Ask HN: Can anyone recommend a good markdown viewer that auto refreshes? - rhardih
I use vim to edit markdown and have been using MacDown to preview the files. However, MacDown doesn&#x27;t automatically reload the file when changes are made in vim. Any recommendations?
======
kazinator
I would have a background process continuously doing .md -> .html conversion.

Then I would have a FireFox tab open on the .html, and using an add-on, set
that tab to auto-refresh periodically.

Actually, regarding the first point, I wouldn't have a background process. In
my Vim environment, I already have a custom command :W which saves the buffer
and runs :make. I would have a Makefile which builds the .html from the .md.

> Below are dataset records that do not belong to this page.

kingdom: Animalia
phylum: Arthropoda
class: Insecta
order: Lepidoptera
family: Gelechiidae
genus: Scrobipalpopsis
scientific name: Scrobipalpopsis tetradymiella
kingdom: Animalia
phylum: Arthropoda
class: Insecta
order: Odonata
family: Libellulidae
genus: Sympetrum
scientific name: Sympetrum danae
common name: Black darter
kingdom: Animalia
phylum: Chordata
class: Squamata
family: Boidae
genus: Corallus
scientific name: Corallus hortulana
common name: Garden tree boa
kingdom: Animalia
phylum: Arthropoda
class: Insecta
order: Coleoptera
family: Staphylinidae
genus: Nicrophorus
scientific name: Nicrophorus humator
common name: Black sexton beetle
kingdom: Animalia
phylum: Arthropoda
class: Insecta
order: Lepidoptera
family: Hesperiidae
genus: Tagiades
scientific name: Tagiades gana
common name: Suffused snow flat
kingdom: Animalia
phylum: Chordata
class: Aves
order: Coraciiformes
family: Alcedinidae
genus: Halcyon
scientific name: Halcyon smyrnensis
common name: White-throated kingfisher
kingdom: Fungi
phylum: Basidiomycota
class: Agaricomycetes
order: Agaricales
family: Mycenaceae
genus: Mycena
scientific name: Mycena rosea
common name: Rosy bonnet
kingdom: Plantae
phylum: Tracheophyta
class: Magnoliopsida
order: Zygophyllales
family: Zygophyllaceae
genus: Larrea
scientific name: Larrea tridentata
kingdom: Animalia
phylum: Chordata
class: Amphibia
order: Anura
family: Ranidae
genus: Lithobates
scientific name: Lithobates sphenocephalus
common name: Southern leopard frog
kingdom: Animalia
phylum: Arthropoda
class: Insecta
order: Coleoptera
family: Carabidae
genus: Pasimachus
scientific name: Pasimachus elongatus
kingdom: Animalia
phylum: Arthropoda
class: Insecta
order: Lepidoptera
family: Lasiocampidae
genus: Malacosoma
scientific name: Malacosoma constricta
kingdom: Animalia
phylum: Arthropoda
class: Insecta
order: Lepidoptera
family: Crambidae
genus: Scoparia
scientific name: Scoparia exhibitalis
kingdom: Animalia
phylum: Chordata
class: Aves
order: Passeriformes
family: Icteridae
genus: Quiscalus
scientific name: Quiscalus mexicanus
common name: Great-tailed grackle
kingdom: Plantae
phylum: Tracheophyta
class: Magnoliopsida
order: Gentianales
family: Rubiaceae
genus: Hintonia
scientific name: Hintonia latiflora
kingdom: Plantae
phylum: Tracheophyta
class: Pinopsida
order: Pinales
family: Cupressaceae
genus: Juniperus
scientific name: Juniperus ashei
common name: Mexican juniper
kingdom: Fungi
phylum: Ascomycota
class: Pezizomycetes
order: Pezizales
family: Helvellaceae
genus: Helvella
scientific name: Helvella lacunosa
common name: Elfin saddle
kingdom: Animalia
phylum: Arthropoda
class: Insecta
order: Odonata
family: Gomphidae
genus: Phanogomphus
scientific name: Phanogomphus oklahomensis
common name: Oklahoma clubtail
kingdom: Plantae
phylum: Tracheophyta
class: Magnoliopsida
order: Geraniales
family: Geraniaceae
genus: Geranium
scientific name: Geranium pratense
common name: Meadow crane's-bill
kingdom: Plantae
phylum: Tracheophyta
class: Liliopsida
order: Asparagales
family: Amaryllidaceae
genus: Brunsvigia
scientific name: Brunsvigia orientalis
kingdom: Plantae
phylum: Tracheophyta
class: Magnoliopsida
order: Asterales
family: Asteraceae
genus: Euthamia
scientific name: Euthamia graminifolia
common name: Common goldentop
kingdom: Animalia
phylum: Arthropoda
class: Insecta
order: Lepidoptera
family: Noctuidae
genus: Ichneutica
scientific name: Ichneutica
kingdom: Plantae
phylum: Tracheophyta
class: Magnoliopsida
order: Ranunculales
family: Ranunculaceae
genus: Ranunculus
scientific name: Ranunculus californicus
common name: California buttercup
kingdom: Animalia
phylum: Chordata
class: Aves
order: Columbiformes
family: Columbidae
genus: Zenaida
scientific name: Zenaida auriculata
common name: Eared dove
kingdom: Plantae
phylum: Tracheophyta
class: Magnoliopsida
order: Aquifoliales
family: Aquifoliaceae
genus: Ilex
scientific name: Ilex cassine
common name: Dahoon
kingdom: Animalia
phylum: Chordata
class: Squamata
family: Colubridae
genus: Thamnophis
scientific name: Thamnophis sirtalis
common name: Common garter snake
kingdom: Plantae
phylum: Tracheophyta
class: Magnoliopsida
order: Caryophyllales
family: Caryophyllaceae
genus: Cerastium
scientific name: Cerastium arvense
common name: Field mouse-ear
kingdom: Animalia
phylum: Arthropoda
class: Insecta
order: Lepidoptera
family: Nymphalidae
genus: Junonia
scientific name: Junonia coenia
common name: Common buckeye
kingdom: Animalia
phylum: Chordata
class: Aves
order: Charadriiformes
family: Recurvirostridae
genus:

So by saving the .md with :W, the .html would regenerate and the auto-
refreshing FF tab would pick that up however many seconds later.

------
physicsyogi
Marked 2: [http://marked2app.com/](http://marked2app.com/)

------
csmattryder
I've been a fan of Dillinger for years, automatically updates, side-by-side
layout and converts Markdown to PDF/HTML.

It's not a CLI program though, web app.

[https://dillinger.io/](https://dillinger.io/)

------
jonathan-kosgei
Checkout VSCode
[https://code.visualstudio.com/](https://code.visualstudio.com/)